▶ [課題] 下の文書抜粋の内容を2文でまとめよ。
------ 文書抜粋
消化器外科学、臨床栄養学などを専門にする田無病院の丸山道生院長。特に、胃ろうや経腸栄養の第一人者として知られます。
さらにその一方で、「世界の術後食」を研究する、文化人類学者のような一面もお持ちです。
イギリスの術後食にショックを受けた
「世界の術後食・病人食」に興味を持ったのは、イギリスの友人に請われて行なった現地での手術がきっかけだそうです。
そのとき、胃の手術をした患者が翌日からサンドイッチを食べているのを見て衝撃を受けました。
「これ、おかしくない?」
友人に質問してみましたが、返ってきたのは、「なんで?」の一言。それをきっかけに、
「そういえば、世界では手術後にどんなものを食べているのだろう?」
と一気に関心が広がりました。
以来、20年超。
訪ねた国・地域は30以上にのぼります。
80カ所以上の病院で、実際に「術後食」を食べてきました。そして見えてきたのは、「その地域の生命の象徴が術後食に選ばれている」ということです。
術後食には文化が反映されている
例えば日本。重湯に始まり、三分粥、五分粥……と「米」が食べられています。これが、東アジアの北部になると、粟が交じります。一方、南部になると大麦に。
いずれも穀物の文化です。
対してヨーロッパは、もちろん肉です。肉を煮たスープ(=ブロス、ブイヨン)をベースに、ラテンではそこにパスタが入ります。ゲルマンでは、最初こそブロスですが、すぐにマッシュポテトやポタージュに。
「術後食で選ばれているのは、その地域・民族にとっての『生命再生』のイメージにつながるものです。そこは栄養の問題ではないんですね」
と丸山院長。
------------
------ 元データ
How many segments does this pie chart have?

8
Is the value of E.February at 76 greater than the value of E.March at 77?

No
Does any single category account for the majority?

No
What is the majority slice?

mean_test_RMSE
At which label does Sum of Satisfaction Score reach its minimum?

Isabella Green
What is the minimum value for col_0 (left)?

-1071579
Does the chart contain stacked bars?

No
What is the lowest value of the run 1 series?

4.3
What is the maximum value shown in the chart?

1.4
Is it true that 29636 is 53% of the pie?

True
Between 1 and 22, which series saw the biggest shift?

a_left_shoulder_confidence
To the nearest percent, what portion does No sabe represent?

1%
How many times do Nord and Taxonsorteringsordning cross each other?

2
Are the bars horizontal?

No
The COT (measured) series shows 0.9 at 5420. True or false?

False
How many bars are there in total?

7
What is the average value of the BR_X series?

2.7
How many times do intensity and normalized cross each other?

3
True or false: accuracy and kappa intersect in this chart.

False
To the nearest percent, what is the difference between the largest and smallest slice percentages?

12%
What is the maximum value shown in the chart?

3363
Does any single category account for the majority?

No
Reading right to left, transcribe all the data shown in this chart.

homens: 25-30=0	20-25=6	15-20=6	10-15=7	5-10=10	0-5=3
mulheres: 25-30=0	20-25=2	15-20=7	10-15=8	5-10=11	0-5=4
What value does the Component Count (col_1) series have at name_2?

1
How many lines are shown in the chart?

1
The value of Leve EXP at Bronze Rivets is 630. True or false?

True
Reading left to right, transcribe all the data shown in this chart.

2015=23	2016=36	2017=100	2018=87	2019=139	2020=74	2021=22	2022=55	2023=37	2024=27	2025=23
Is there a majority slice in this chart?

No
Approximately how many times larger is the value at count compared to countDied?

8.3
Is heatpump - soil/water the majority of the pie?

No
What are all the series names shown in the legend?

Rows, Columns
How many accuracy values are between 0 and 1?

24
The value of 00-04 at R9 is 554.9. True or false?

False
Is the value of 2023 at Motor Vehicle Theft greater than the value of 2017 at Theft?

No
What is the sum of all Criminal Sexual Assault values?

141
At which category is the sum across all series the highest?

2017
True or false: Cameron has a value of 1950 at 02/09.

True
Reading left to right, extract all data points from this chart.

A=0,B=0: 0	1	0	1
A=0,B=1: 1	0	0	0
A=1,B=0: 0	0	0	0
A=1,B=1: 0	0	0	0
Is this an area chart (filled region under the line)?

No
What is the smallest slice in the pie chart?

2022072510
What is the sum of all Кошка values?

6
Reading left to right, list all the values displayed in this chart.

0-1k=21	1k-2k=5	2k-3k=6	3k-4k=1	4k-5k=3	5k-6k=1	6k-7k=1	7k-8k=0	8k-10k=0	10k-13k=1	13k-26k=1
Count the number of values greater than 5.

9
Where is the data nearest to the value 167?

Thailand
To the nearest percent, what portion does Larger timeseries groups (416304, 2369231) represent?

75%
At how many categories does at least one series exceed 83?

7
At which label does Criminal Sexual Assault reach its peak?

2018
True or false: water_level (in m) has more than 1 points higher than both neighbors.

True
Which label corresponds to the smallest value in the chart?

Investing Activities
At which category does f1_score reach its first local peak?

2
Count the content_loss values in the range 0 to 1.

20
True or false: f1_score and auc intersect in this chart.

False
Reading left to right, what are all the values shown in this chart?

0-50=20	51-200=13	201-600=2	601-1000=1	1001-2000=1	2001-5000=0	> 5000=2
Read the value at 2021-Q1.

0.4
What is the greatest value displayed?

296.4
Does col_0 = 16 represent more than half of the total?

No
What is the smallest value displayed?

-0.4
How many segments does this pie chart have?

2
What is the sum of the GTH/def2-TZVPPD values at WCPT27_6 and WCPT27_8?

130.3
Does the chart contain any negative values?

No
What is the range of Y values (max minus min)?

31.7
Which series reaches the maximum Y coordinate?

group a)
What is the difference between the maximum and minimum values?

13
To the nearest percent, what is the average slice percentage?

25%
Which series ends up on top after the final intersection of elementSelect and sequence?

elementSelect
------------
▶ [結果] 田無病院の丸山道生院長は、イギリスで胃の手術をした患者が翌日からサンドイッチを食べているのを見て衝撃を受けたことをきっかけに世界の術後食に関心を持ち、20年超の間に30以上の国・地域、80カ所以上の病院で術後食を食べてきた。日本の米やヨーロッパの肉を煮たスープのように、術後食にはその地域・民族にとっての「生命再生」のイメージにつながるものが選ばれており、それは栄養の問題ではないと丸山院長は語る。